START Data under study

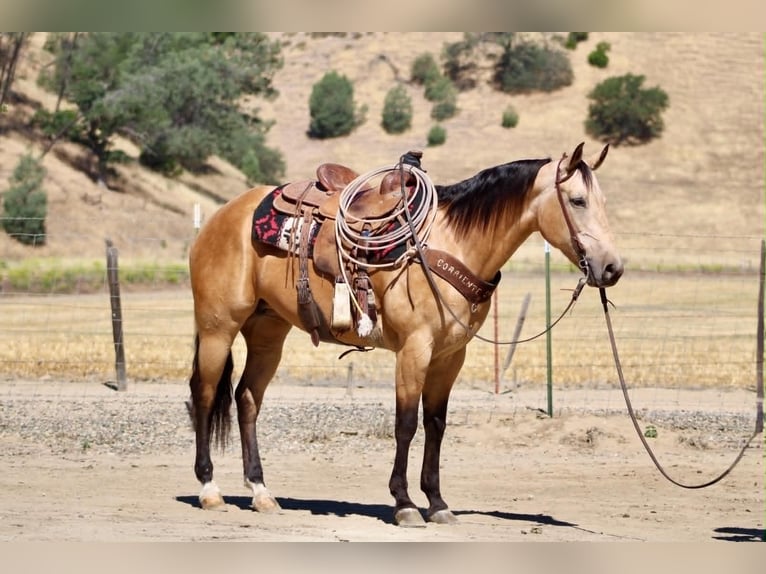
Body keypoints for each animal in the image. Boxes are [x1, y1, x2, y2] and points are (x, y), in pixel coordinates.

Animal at [187, 142, 623, 526]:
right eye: (578, 201)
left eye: (602, 202)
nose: (612, 268)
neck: (450, 243)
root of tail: (221, 216)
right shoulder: (415, 348)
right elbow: (407, 424)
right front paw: (404, 503)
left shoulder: (450, 356)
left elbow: (436, 424)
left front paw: (438, 502)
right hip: (217, 327)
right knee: (205, 396)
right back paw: (210, 489)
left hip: (267, 332)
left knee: (247, 399)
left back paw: (261, 492)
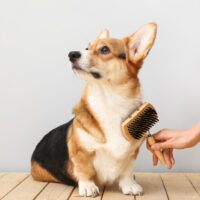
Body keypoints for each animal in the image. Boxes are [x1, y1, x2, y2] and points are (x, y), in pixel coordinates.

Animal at [30, 22, 156, 196]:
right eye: (86, 48)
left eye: (105, 49)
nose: (71, 54)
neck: (109, 101)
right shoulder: (81, 152)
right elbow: (85, 170)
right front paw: (88, 187)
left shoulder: (132, 154)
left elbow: (126, 172)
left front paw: (130, 186)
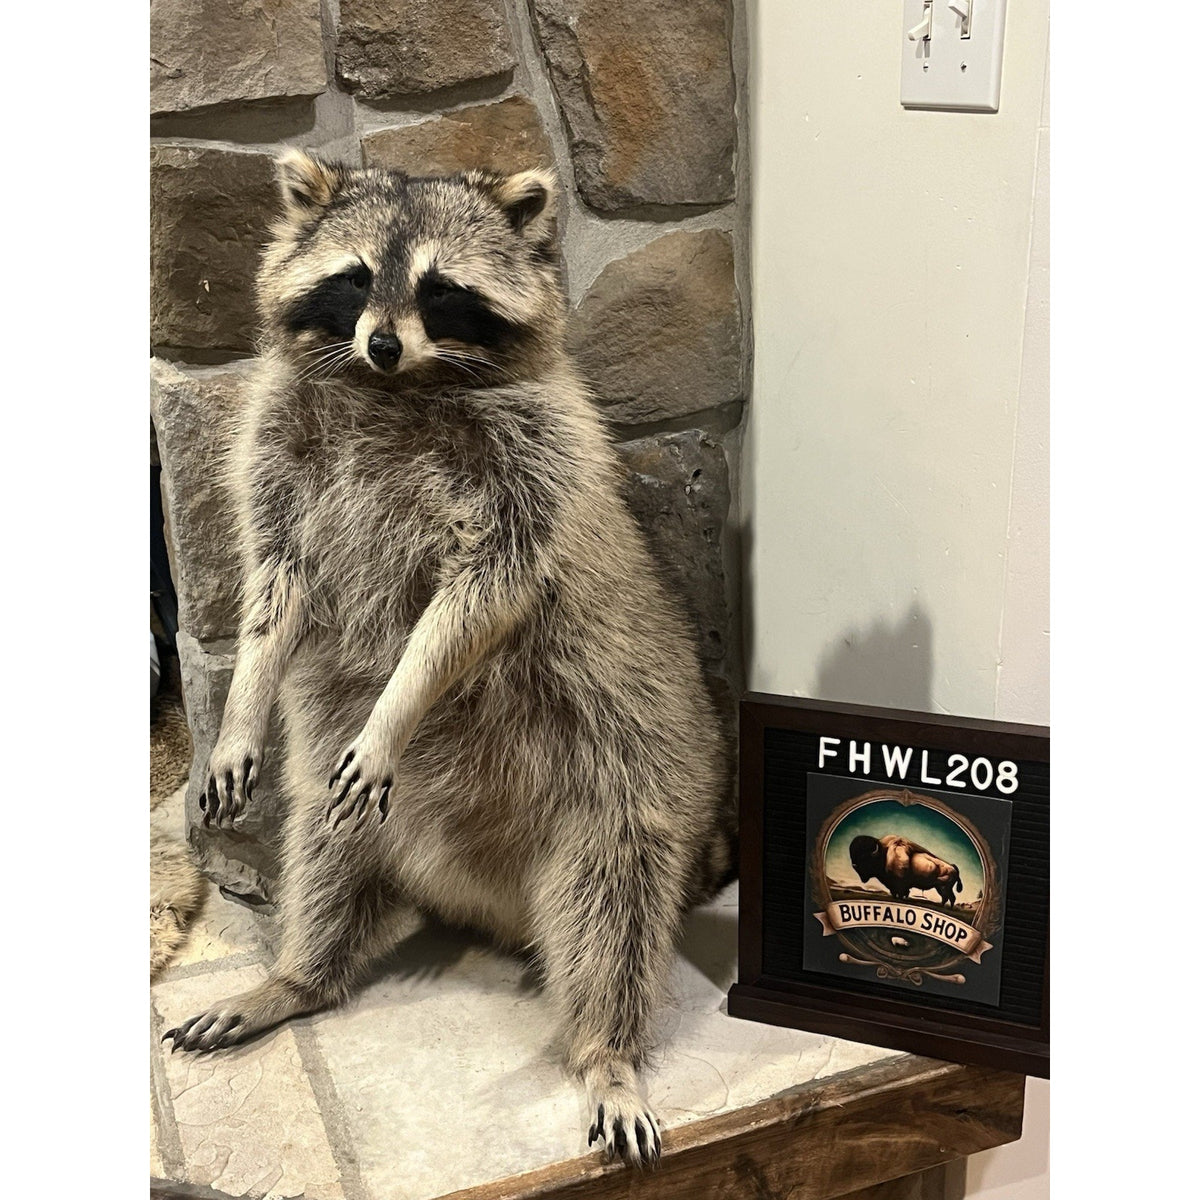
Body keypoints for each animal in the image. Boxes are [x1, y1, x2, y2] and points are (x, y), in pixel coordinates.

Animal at [162, 150, 736, 1168]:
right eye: (354, 279)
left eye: (440, 290)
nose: (384, 344)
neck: (395, 388)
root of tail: (488, 899)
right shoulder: (275, 446)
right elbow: (274, 586)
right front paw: (242, 707)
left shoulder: (535, 458)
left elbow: (478, 599)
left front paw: (402, 698)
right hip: (345, 790)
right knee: (322, 850)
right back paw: (298, 975)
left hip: (628, 766)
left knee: (616, 908)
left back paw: (605, 1051)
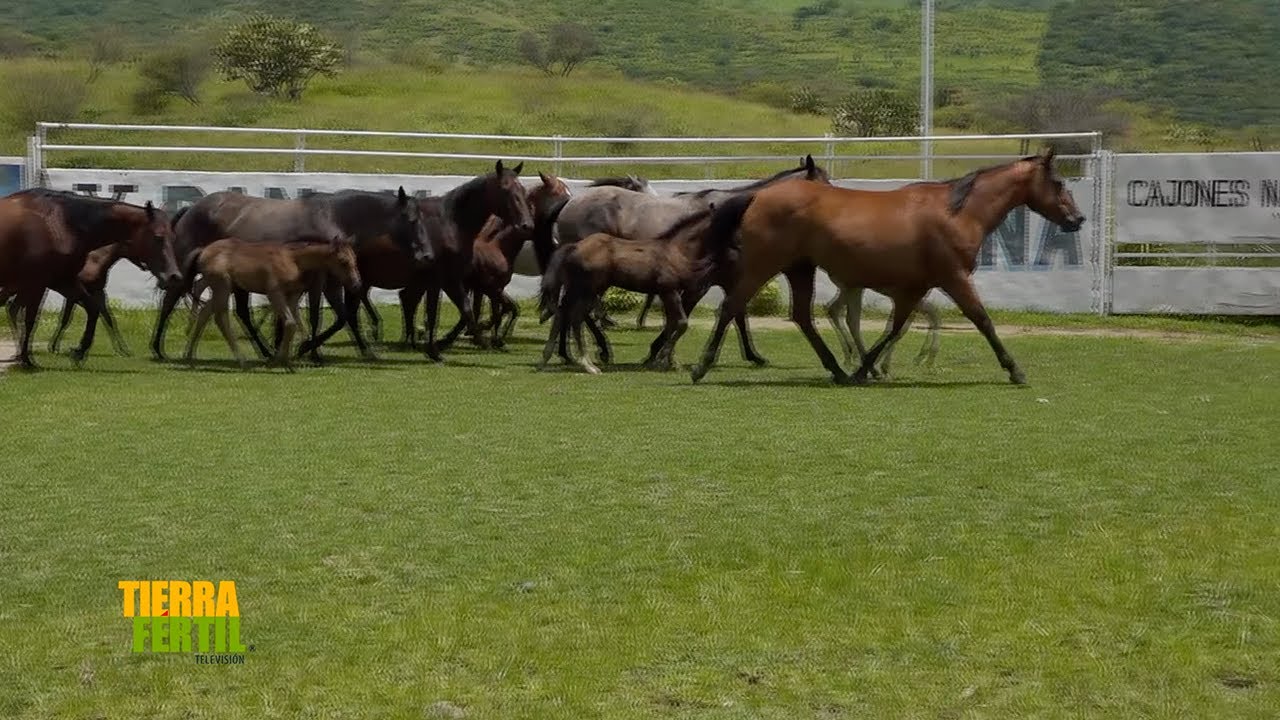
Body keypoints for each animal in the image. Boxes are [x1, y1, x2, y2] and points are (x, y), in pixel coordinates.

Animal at [0, 189, 181, 368]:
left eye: (173, 238)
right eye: (158, 237)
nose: (174, 276)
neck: (59, 223)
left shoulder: (64, 281)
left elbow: (93, 310)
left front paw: (79, 352)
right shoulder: (38, 283)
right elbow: (31, 320)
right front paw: (27, 360)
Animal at [184, 238, 362, 372]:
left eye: (355, 259)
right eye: (343, 261)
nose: (356, 285)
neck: (294, 260)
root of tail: (203, 251)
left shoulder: (292, 297)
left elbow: (293, 324)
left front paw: (285, 359)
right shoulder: (274, 293)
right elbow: (290, 323)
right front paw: (282, 361)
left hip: (223, 287)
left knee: (205, 311)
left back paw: (190, 357)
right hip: (223, 286)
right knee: (220, 318)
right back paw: (242, 361)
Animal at [537, 203, 745, 374]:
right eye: (728, 225)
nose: (740, 247)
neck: (677, 251)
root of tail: (574, 246)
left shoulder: (668, 293)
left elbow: (671, 324)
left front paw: (668, 361)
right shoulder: (669, 290)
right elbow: (681, 323)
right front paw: (664, 359)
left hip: (580, 289)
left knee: (564, 312)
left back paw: (548, 357)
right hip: (589, 289)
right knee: (575, 317)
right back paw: (588, 365)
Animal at [688, 147, 1086, 386]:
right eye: (1058, 182)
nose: (1078, 219)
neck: (957, 212)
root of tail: (757, 196)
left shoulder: (914, 289)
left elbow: (894, 329)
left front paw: (865, 369)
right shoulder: (954, 278)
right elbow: (981, 319)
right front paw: (1015, 369)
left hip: (800, 269)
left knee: (802, 316)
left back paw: (837, 370)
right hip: (763, 266)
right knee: (731, 307)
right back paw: (701, 365)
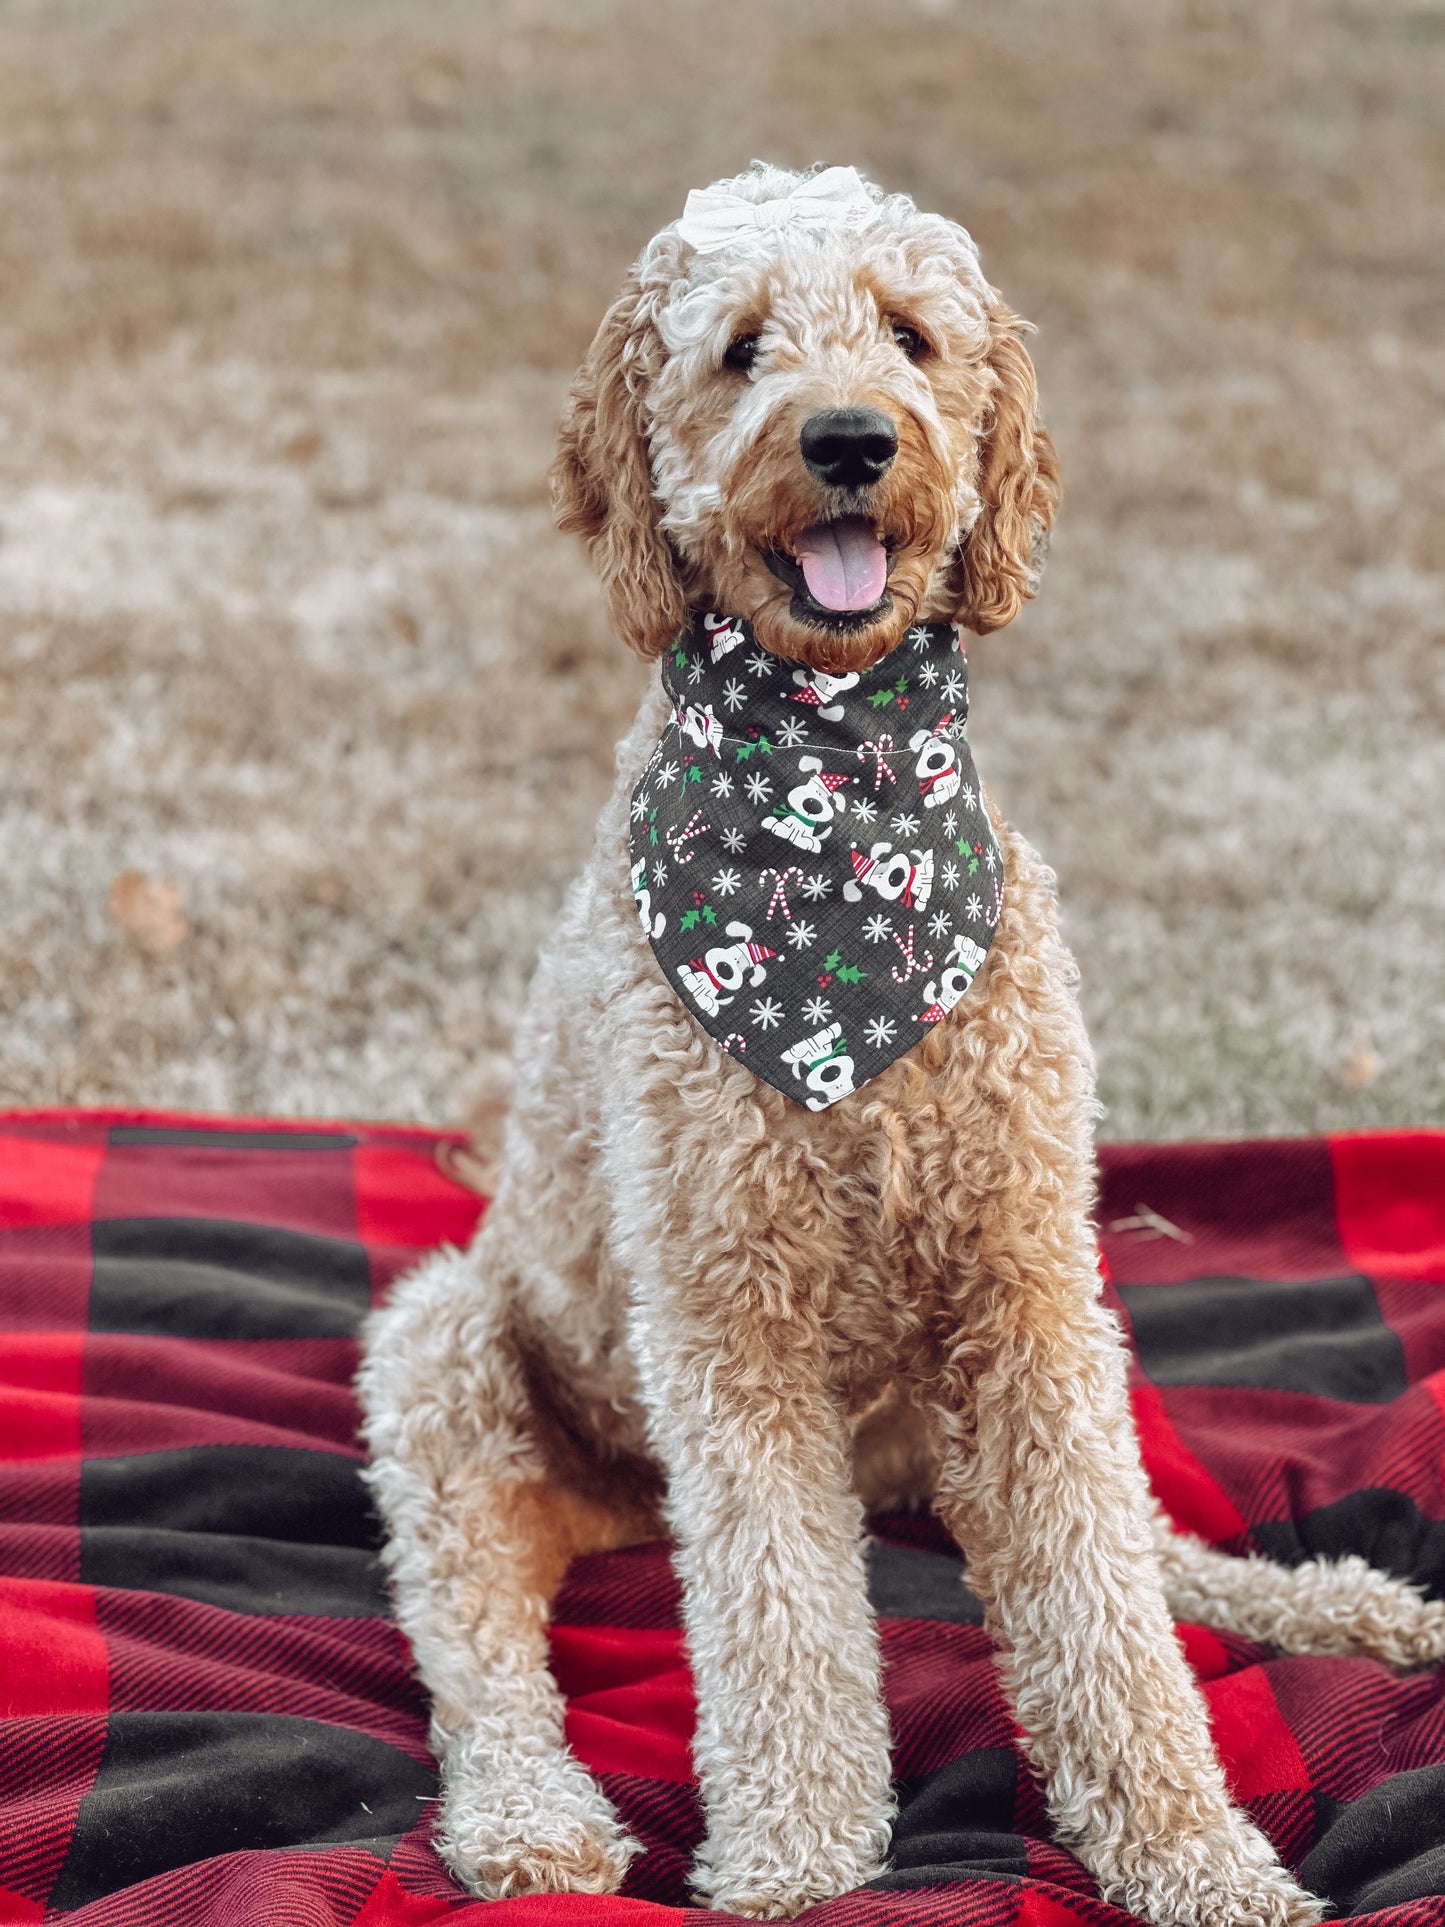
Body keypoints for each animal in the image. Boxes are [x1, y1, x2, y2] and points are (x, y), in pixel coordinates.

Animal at [354, 169, 1445, 1927]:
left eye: (914, 336)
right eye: (741, 347)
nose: (854, 437)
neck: (836, 810)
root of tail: (614, 1505)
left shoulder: (1026, 1288)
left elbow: (1105, 1603)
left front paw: (1196, 1853)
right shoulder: (729, 1319)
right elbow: (780, 1617)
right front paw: (797, 1858)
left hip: (953, 1401)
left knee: (1140, 1544)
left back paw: (1338, 1602)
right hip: (452, 1350)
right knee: (480, 1639)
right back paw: (534, 1821)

END Data under study

### Task brief
Word for word, write out the whole listing, keeping none of the pictures.

### Solution to this problem
Body keypoints for each animal in the image. Boxes are [x1, y1, x2, y2] and points are (x, y), in pixel coordinates.

Animal at [187, 142, 623, 526]:
right eye: (578, 201)
left eye: (602, 202)
nose: (612, 268)
neck: (450, 243)
root of tail: (221, 216)
right shoulder: (415, 348)
right elbow: (407, 424)
right front paw: (404, 503)
left shoulder: (450, 356)
left elbow: (436, 424)
left front paw: (438, 502)
right hip: (217, 327)
right knee: (205, 396)
right back paw: (210, 489)
left hip: (267, 332)
left knee: (247, 399)
left back paw: (261, 492)
Body keypoints for each animal in the image. Boxes are [x1, y1, x2, y2] and points are (x, y), in pixel coordinates.

Animal at [30, 22, 156, 196]:
right eye: (86, 48)
left eye: (105, 49)
nose: (71, 54)
neck: (109, 101)
right shoulder: (81, 152)
right elbow: (85, 170)
right front paw: (88, 187)
left shoulder: (132, 154)
left elbow: (126, 172)
left front paw: (130, 186)
Body keypoints for each animal in the image. Boxes are [x1, y1, x2, y2] and points are (x, y), in pixel coordinates.

Animal at [162, 150, 736, 1168]:
right eye: (354, 279)
left eye: (440, 290)
nose: (384, 344)
neck: (395, 388)
root of tail: (488, 899)
right shoulder: (275, 446)
right elbow: (274, 586)
right front paw: (242, 707)
left shoulder: (535, 458)
left elbow: (478, 599)
left front paw: (402, 698)
right hip: (345, 790)
right knee: (322, 850)
right back paw: (298, 975)
left hip: (628, 766)
left knee: (616, 908)
left back paw: (605, 1051)
Body keypoints for each animal in the image. Boxes are [x1, y1, x2, y2] and points are (x, y), in pixel coordinates.

Animal at [0, 189, 181, 368]:
left eye: (173, 238)
right eye: (158, 237)
nose: (174, 276)
neck: (59, 223)
left shoulder: (64, 281)
left elbow: (93, 310)
left front paw: (79, 352)
right shoulder: (38, 283)
right elbow: (31, 320)
right front paw: (27, 360)
Animal at [184, 238, 362, 372]:
left eye: (355, 259)
right eye: (343, 261)
nose: (356, 285)
neck: (294, 260)
root of tail: (203, 251)
left shoulder: (292, 297)
left elbow: (293, 324)
left front paw: (285, 359)
right shoulder: (274, 293)
right elbow: (290, 323)
right front paw: (282, 361)
left hip: (223, 287)
left knee: (205, 311)
left back paw: (190, 357)
right hip: (223, 286)
right knee: (220, 318)
right back paw: (242, 361)
Animal at [537, 203, 745, 374]:
right eye: (728, 225)
nose: (740, 247)
neck: (677, 251)
root of tail: (574, 246)
left shoulder: (668, 293)
left elbow: (671, 324)
left front paw: (668, 361)
right shoulder: (669, 290)
right elbow: (681, 323)
right front paw: (664, 359)
left hip: (580, 289)
left knee: (564, 312)
left back paw: (548, 357)
right hip: (589, 289)
right knee: (575, 317)
right back paw: (588, 365)
Animal at [688, 147, 1086, 386]:
right eye: (1058, 182)
nose: (1078, 219)
neck: (957, 212)
root of tail: (757, 196)
left shoulder: (914, 289)
left elbow: (894, 329)
left front paw: (865, 369)
right shoulder: (954, 278)
right elbow: (981, 319)
right front paw: (1015, 369)
left hip: (800, 269)
left knee: (802, 316)
left back paw: (837, 370)
right hip: (763, 266)
right knee: (731, 307)
right back paw: (701, 365)
Body keypoints for each animal in the image. Boxes are [x1, y1, x2, y2] and points are (x, y), in pixel coordinates.

Animal at [354, 169, 1445, 1927]:
left eye: (914, 336)
right eye: (741, 347)
nose: (854, 437)
neck: (836, 810)
root of tail: (614, 1505)
left shoulder: (1026, 1288)
left elbow: (1105, 1603)
left front paw: (1196, 1853)
right shoulder: (729, 1319)
right elbow: (780, 1617)
right front paw: (797, 1858)
left hip: (953, 1401)
left knee: (1140, 1544)
left back paw: (1338, 1602)
right hip: (452, 1350)
right knee: (480, 1639)
right back paw: (534, 1821)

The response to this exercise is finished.